» **Excerpted data**:
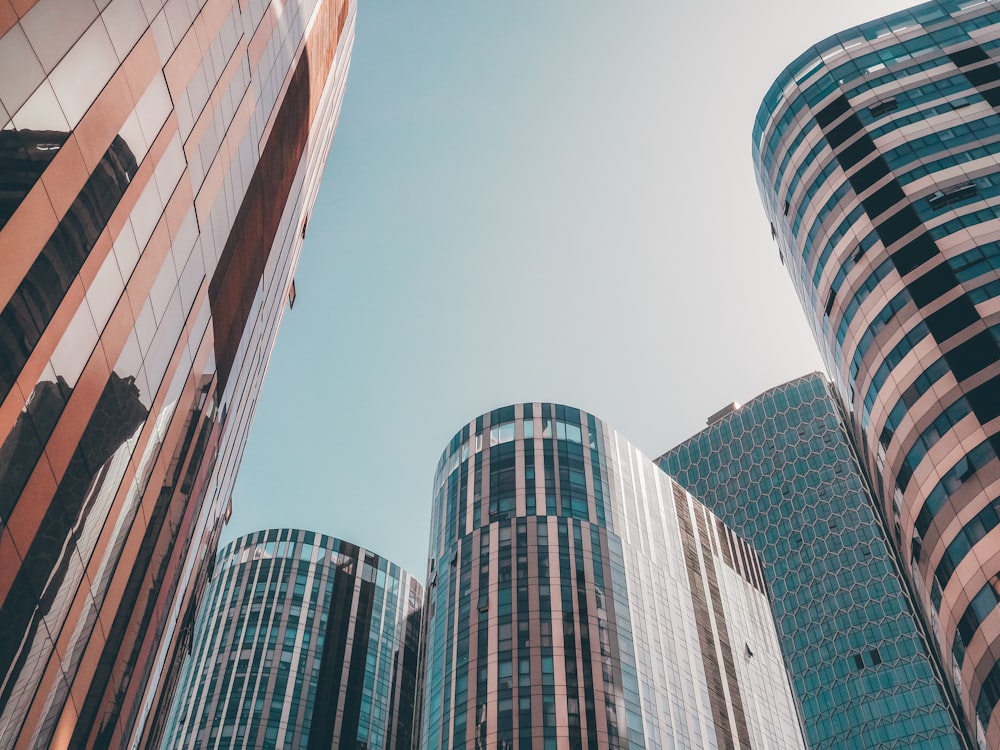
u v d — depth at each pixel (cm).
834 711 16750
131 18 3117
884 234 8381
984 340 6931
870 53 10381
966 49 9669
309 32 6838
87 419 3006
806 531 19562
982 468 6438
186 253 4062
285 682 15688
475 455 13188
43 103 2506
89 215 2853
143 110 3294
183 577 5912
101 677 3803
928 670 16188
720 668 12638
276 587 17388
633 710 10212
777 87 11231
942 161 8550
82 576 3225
* * *
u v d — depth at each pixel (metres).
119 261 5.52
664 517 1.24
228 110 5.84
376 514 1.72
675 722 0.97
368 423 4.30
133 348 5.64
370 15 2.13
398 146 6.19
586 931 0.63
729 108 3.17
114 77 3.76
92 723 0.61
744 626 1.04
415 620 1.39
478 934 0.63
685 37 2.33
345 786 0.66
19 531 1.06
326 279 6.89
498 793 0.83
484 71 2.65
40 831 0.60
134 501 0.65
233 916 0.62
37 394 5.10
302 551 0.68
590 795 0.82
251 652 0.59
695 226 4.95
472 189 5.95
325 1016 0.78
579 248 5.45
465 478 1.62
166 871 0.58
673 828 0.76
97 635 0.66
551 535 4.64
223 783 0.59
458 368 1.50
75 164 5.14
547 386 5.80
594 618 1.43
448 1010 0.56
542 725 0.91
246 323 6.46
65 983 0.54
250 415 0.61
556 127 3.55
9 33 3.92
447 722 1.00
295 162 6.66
--
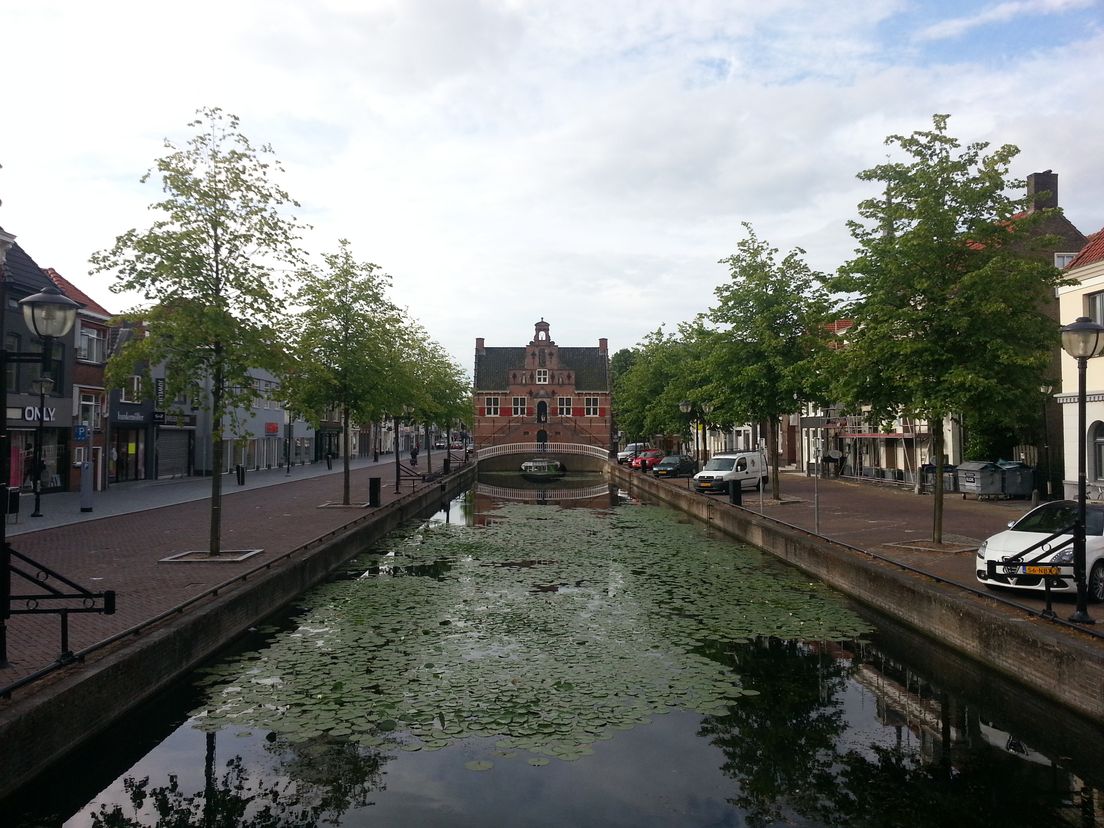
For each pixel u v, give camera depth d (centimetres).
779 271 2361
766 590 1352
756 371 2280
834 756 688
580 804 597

» **What you should do**: What lines in the data above contain the word "each"? Show them all.

» **Exercise output**:
u v d — depth at each pixel (cm).
u v d — depth at each pixel (metres).
For each pixel u v, give camera depth d (centimetres).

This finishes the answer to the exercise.